Saturday, 28 March 2015

Iec Long Fabrica De Panchoes, Macau

I've just realised that despite this blog's name and the fact that I have been moving my posts over here now for almost a year, I've only managed to publish a single article about Macau. Time to change that, I think, with this old post concerning the Iec (pronounced "Yeck") Long Fabrica De Panchoes in Taipa village.




The old Taipa village area is one of my favourite places to wander around when I get over to Macau (less frequently these days). It’s quite picturesque with lots of small lanes, old houses and temples and, as such, has been featured in quite a few film sover the years. Just to the south of the village is a long thin road called Rua Fernao Mendes Pinto. The road actually separates the main village from the small hill behind that houses the Carmel Church. It's a narrow road and when it has no traffic on it looks like you have stepped back a couple of centuries – that is until another great big tourist coach comes speeding down the road.

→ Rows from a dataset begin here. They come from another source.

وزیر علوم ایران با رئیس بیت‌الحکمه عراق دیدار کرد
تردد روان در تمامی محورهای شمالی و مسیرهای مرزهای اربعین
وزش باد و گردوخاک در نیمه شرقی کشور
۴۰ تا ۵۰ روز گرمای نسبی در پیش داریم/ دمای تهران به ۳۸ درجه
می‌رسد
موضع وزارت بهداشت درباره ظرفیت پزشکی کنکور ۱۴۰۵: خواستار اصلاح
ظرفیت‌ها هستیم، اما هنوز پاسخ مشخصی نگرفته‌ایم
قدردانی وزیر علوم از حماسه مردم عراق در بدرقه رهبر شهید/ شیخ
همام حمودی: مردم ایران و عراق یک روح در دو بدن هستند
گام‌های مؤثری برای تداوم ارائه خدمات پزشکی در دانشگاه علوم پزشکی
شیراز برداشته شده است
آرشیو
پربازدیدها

Here is a quick snap of the road complete with the aforementioned bus that just shouldn’t be allowed to go down this route (way too dangerous if you are a pedestrian).


Notice the yellowing wall on the left hand side. This wall marks the boundary of the old firework factory area. In fact in a few places along this wall you can see some Chinese characters written in yellow and black paint. Here are two of them.

工場 (Gung Cheung)

Reading right to left you can see the characters 工場 (Gung Cheung) – one of the Chinese terms for a factory or industrial building. If you were walking along the whole wall you would eventually see the full name of the firework company: 益隆炮竹工場 (Yik Lung Pau Juk Gung Cheung).

Firecracker production was once one of the staple industries in Macau and several companies operated from the territory, Iec Lung being one of two that still has remnants to be found here in Taipa (down the road you can also find the old entrance to the Him Yuen Yick Kei Chan firework factory - but I'll leave that one for another post). It seems as though as it stands you have to be very lucky to get a look inside the compound as the gates are usually locked.

Locked gate

Iec Lung was founded by the Tang family circa 1923 and went on to become the second largest firecracker company in Macau – operating out of this base on Taipa. It was based on Taipa because making firecrackers was an extremely dangerous undertaking, as you can imagine, and Taipa was fairly remote in terms of local population. This fact that was demonstrated a couple of years later when a huge explosion at a firecracker factory on the peninsula (a competitor company called Toi San) killed nearly two hundred people! From that time onwards (around 1925) all firecracker production was moved over to Taipa and Coloane.


The site in Taipa was large enough to contain all the necessary areas for the complete production of firecrackers – each stage of the process took place in a different building to lessen the chance of catastrophe and, believe it or not, there is a water channel inside the compound that was originally connected to the harbour front to allow the direct transfer of raw materials from a ship straight to the storage buildings. Likewise, the finished product could be reloaded back onto the ships and sent off to their respective destinations. There was even a temple inside the compound dedicated to the god, Lei Cheng, who was supposed to look over the safety of the compound (though it seems he wasn’t always looking in the right direction) and at its peak the factory company employed 600 people with the workload split into male and female work: men doing the hazardous stuff and women taking care of the, supposedly more, delicate (though equally hazardous in my opinion) work of assembly and hole making for fuses.

The original site of Iec Long seems to have been considerably smaller because the founder, Mr Tang Bick Tong (a.k.a Tan Pec Tong) applied and received additional land grants in both 1936 and 1948. However the 1936 extension was given back to the Govt in 1957 because the illustrious Mr Tang had died and his heirs showed no interest in utilising the extra land. It seems as though Mr Tang’s passing marked the beginning of the decline of the industry as it was overtaken by the new industry of gambling and, in fact, many of Iec Long’s competitors – who by the same virtue were also sitting on large tracts of land – sold to developers and disappeared from the scene. The land Iec Long sits on reverted to the Govt in 1993 (the company had stopped production sometime in the 1980’s) and plans were drawn up for the site’s redevelopment.


Luckily though the plans have yet to be acted on due to, initially, various financial crises but then calls for its preservation also started to be heard and the Govt has been mulling the idea of some sort of urban park to help deal with the increase of tourists that visit the area since the Cotai Strip was redeveloped/reclaimed. However, nothing is set in stone and only time will tell what will become of the place. Local public opinion seems to be that any major development that would ruin the low rise/low density nature of Taipa would be a non-starter and you would hope that the Macau Govt would be more sensible about this kind of thing than its clueless out-of-touch HK counterpart, but time will tell.